TEXT BLOCK:
== Segment start ==

Editors read until 1915:   Emathiae tutamen opis, clarissime nato

‘protection of the Thessalian might, most famed for your son’

(but Achilles still unborn)

 

Housman reads:                 Emathiae tutamen, Opis carissime nato

   (CQ 9 (1915) 229-30 = Collected Papers III.913-4)

‘protection of Thessaly, most dear to the son of Ops’ [Jupiter]

 

Recent experience of editing Vergil and Ovid:

G.B.Conte, Ope Ingenii: Experiences of Textual Criticism (2013) [chapters on punctuation, interpolation, and conjecture]

G.B.Conte, Critical Notes on Virgil (2016) [from his Teubner Georgics and Aeneid]

R.J.Tarrant, Texts, editors, and readers: Methods and problems in Latin textual criticism (2016)

[from his 2004 OCT of Ovid’s Metamorphoses; ‘heroic’ and modest editing, interpolation, conjecture]

R.J.Tarrant in Hunter (R.), Oakley (S.P.) (edd.) Latin Literature and its Transmission (2016)

[manifesto for new OCT of Horace]

 

Examples from Vergil – why was the variant chosen?

== Segment end ==

QUESTIONS TO ANSWER:
**1.** Write out the textual criticism notes from "R.J.Tarrant in Hunter" up to and including "the variant chosen?".
**2.** Answer from the textual criticism notes:
(a) Where and in what year did Housman publish his reading?
(b) In Housman's translation, whose son is Jupiter?
(c) In which volume does Tarrant's manifesto for a new OCT of Horace appear?
The entries that come next have no connection to the textual criticism notes.

RECORD EXCERPTS:

== Segment start ==

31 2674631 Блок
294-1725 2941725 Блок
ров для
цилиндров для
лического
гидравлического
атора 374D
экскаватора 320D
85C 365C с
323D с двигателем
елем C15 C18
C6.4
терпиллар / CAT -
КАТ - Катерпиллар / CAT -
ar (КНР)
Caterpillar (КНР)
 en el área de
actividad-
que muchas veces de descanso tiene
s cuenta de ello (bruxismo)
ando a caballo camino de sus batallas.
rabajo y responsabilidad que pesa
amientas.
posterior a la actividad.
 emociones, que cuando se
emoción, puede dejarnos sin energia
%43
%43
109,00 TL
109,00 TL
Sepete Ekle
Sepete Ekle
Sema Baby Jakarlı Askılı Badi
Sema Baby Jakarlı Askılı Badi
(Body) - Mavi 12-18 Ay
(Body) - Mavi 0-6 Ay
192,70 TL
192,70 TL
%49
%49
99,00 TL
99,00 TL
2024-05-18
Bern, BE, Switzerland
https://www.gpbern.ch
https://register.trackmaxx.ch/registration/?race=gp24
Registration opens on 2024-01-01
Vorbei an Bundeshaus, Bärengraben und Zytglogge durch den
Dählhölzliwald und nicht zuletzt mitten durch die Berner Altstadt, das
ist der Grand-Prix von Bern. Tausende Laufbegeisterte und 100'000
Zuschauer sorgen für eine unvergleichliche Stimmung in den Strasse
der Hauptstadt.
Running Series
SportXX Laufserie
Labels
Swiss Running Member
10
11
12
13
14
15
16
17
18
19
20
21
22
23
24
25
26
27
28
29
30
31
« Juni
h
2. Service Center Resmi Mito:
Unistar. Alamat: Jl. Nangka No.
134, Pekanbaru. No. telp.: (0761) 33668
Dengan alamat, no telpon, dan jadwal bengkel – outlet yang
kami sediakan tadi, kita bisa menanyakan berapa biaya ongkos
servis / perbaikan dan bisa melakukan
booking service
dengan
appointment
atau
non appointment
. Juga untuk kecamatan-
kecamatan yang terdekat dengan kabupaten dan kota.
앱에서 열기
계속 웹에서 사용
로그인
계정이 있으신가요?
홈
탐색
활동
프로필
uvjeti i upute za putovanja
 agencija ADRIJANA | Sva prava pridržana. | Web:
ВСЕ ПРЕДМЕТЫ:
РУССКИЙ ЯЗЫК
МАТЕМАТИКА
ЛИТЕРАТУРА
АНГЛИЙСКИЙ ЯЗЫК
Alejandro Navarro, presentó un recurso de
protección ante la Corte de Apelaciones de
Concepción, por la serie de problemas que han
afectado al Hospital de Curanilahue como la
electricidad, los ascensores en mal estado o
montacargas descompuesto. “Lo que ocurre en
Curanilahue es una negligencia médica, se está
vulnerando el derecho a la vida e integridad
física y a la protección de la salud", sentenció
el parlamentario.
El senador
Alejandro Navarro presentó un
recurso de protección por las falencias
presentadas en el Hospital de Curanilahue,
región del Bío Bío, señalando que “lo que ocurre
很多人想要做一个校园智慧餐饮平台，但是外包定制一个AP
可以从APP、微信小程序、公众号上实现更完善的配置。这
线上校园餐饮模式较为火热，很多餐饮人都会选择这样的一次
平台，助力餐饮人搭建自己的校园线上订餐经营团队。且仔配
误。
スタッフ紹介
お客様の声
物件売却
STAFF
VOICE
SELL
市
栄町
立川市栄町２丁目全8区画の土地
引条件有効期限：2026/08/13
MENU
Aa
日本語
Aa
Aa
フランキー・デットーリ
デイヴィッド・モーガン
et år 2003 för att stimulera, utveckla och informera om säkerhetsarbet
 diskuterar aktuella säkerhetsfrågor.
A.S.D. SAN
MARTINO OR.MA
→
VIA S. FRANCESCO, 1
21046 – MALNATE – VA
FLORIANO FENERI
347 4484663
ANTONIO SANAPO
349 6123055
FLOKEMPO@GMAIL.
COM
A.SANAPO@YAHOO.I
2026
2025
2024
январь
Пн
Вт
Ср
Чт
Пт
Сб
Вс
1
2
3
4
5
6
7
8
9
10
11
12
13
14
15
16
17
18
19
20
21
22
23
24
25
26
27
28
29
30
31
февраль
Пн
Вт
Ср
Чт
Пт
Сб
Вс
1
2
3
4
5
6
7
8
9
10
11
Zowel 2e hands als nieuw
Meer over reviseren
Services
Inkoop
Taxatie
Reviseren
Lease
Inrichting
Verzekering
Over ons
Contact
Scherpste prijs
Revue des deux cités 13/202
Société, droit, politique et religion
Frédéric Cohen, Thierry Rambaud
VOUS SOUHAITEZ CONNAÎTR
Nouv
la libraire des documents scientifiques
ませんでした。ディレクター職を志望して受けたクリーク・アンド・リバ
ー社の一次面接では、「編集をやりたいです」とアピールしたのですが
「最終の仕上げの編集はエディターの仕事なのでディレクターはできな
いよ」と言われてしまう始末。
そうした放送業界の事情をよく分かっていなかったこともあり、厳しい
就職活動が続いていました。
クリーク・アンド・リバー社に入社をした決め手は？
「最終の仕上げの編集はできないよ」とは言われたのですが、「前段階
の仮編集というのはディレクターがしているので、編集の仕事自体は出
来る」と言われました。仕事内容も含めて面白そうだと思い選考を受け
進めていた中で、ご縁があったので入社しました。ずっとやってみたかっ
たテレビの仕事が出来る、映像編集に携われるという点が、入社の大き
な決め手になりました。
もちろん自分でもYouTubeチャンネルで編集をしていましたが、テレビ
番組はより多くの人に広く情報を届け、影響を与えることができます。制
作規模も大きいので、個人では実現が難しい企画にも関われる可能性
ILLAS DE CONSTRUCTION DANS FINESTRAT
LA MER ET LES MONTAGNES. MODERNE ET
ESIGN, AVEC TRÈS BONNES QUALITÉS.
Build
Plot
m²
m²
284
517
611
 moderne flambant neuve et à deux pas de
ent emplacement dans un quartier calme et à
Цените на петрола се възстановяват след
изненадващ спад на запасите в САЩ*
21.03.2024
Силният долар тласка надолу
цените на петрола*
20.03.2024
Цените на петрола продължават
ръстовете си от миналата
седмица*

== Segment end ==

RESULTS OF THE EXERCISE:
**1.**
R.J.Tarrant in Hunter (R.), Oakley (S.P.) (edd.) Latin Literature and its Transmission (2016)

[manifesto for new OCT of Horace]

 

Examples from Vergil – why was the variant chosen?

**2.**
(a) In CQ 9 (1915), pages 229-30, reprinted in Collected Papers III.913-4.
(b) Ops.
(c) Latin Literature and its Transmission (2016), edited by R. Hunter and S.P. Oakley.